DIRECTIONS FOR THIS TASK>
For this exercise, reproduce each entry below exactly, excluding pictures.

DATA PROVIDED>
****
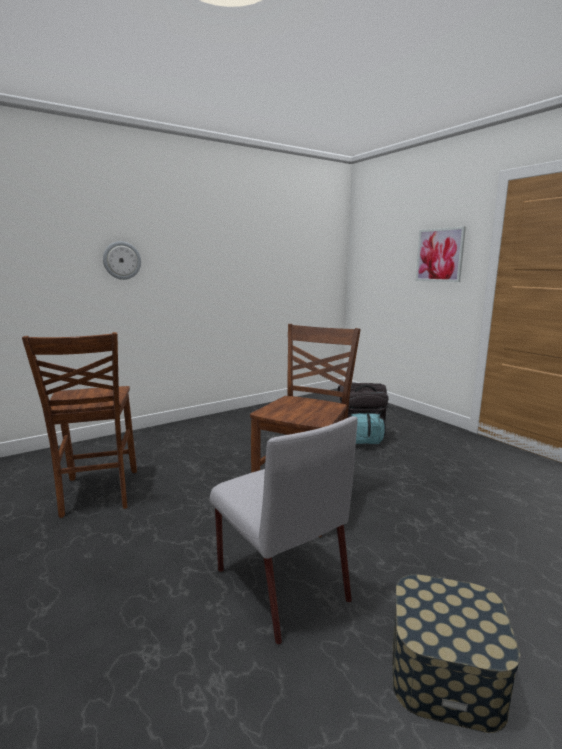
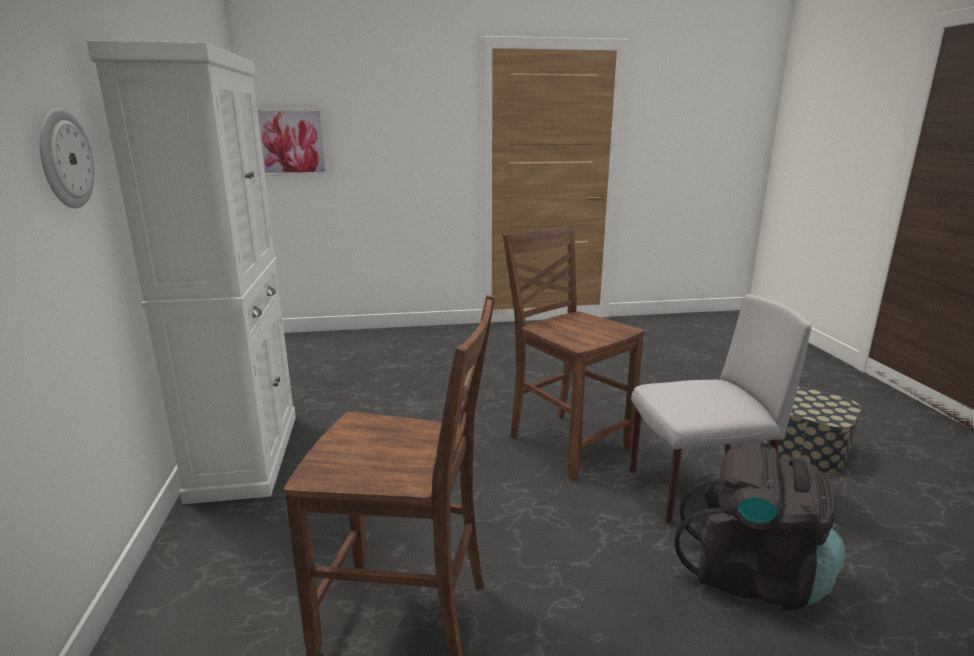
camera: 65 degrees left, 5 degrees up
black backpack [338,383,389,444] -> black backpack moved to [674,440,845,610]
picture [416,227,466,282] -> picture moved to [257,108,329,176]
none -> white cabinet [87,40,296,504]

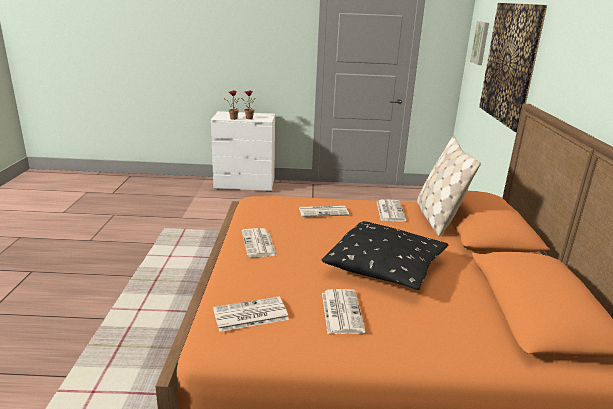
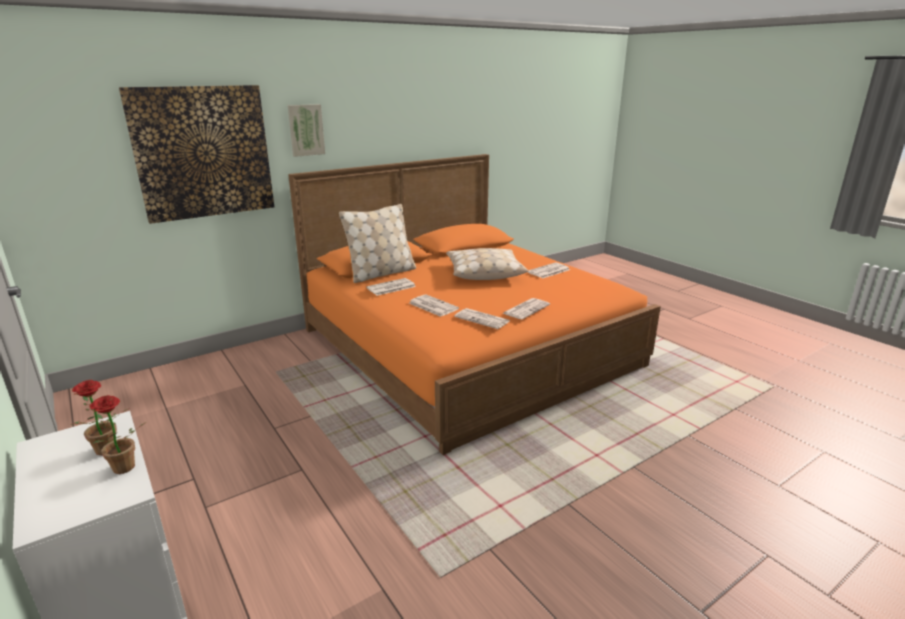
camera: 125 degrees left, 0 degrees up
newspaper [213,297,289,332] -> newspaper moved to [454,308,510,329]
black pillow [322,221,448,290] -> beige pillow [446,248,528,280]
picture [470,21,489,65] -> picture moved to [288,104,325,157]

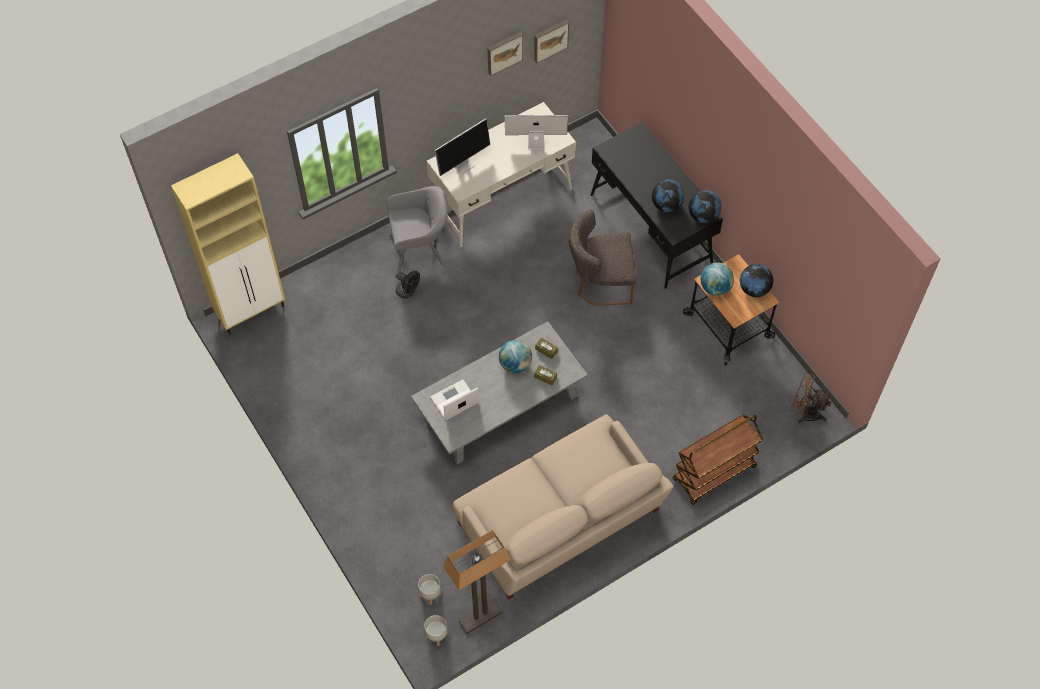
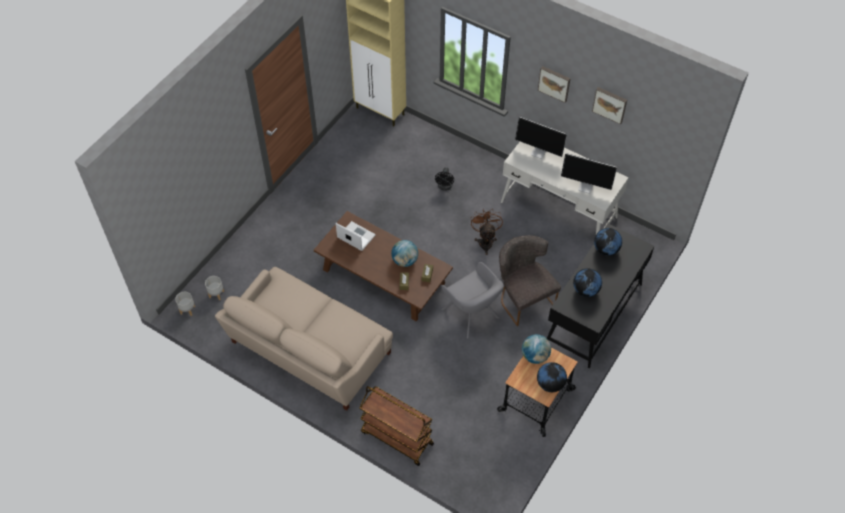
camera: 65 degrees right, 5 degrees down
grey armchair [387,186,448,273] -> grey armchair moved to [441,262,504,339]
grey coffee table [411,321,588,464] -> brown coffee table [314,211,453,321]
floor lamp [443,530,511,634] -> none
monitor [505,115,568,153] -> monitor turned 135 degrees clockwise [561,153,617,194]
picture [534,20,569,63] -> picture moved to [538,66,570,103]
globe [689,190,721,223] -> globe moved to [594,228,622,256]
brown fan [791,373,832,423] -> brown fan moved to [471,208,503,255]

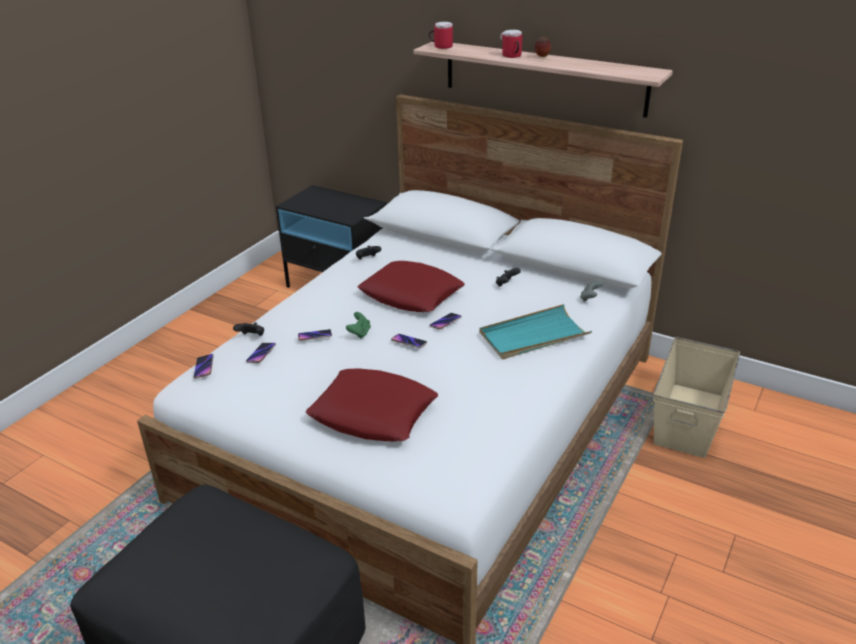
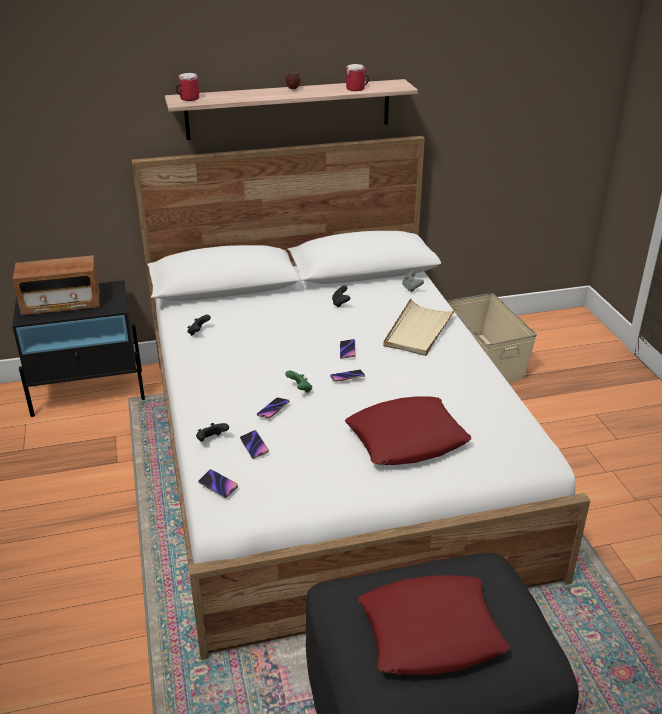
camera: 45 degrees left, 0 degrees up
red pillow [358,261,465,312] -> red pillow moved to [358,575,509,675]
turquoise tray [479,304,592,359] -> beige tray [383,298,457,356]
mug [500,30,522,58] -> mug moved to [346,64,369,91]
none -> radio [13,255,100,315]

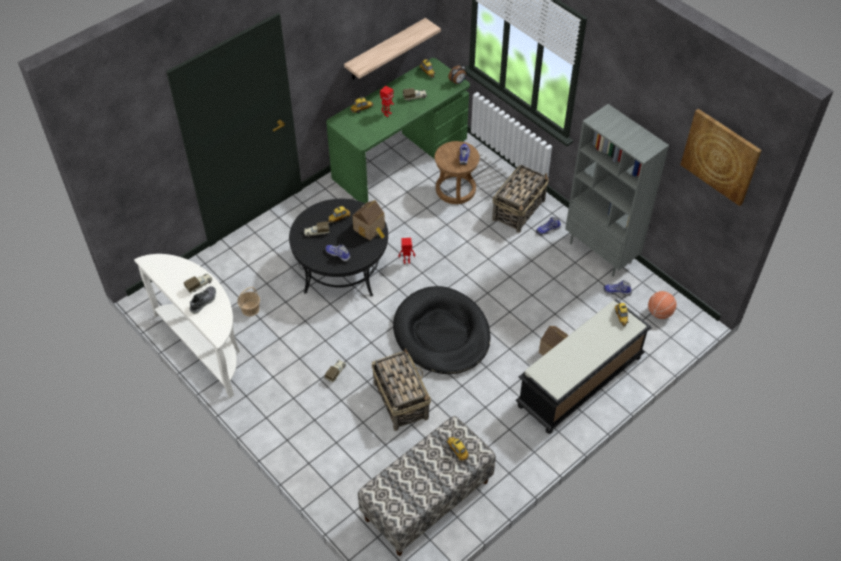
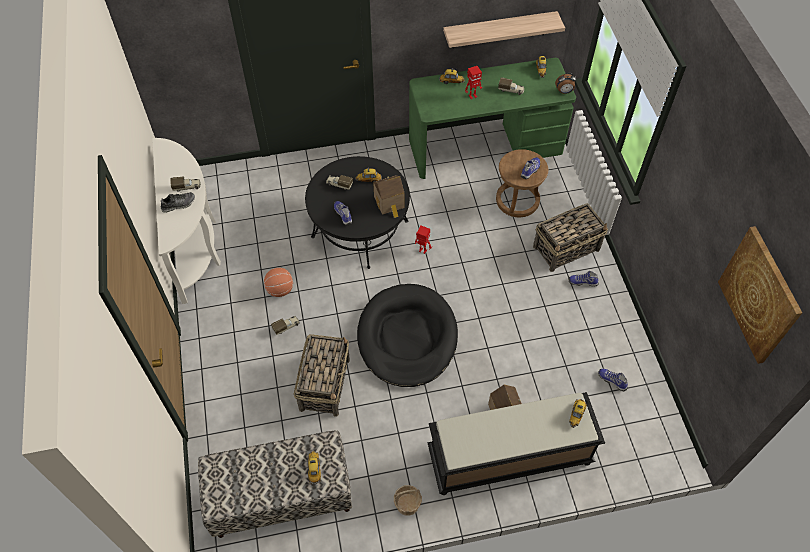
camera: 30 degrees right, 5 degrees up
basket [237,287,260,317] -> basket moved to [394,485,422,516]
grey bookcase [565,104,669,277] -> none
basketball [648,291,677,319] -> basketball moved to [264,268,293,297]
****
OUTPUT FOR THIS TASK>
camera: 65 degrees left, 5 degrees up
black backpack [338,383,389,444] -> black backpack moved to [674,440,845,610]
picture [416,227,466,282] -> picture moved to [257,108,329,176]
none -> white cabinet [87,40,296,504]

camera: 125 degrees left, 0 degrees up
newspaper [213,297,289,332] -> newspaper moved to [454,308,510,329]
black pillow [322,221,448,290] -> beige pillow [446,248,528,280]
picture [470,21,489,65] -> picture moved to [288,104,325,157]

camera: 65 degrees right, 5 degrees down
grey armchair [387,186,448,273] -> grey armchair moved to [441,262,504,339]
grey coffee table [411,321,588,464] -> brown coffee table [314,211,453,321]
floor lamp [443,530,511,634] -> none
monitor [505,115,568,153] -> monitor turned 135 degrees clockwise [561,153,617,194]
picture [534,20,569,63] -> picture moved to [538,66,570,103]
globe [689,190,721,223] -> globe moved to [594,228,622,256]
brown fan [791,373,832,423] -> brown fan moved to [471,208,503,255]

camera: 45 degrees left, 0 degrees up
red pillow [358,261,465,312] -> red pillow moved to [358,575,509,675]
turquoise tray [479,304,592,359] -> beige tray [383,298,457,356]
mug [500,30,522,58] -> mug moved to [346,64,369,91]
none -> radio [13,255,100,315]

camera: 30 degrees right, 5 degrees up
basket [237,287,260,317] -> basket moved to [394,485,422,516]
grey bookcase [565,104,669,277] -> none
basketball [648,291,677,319] -> basketball moved to [264,268,293,297]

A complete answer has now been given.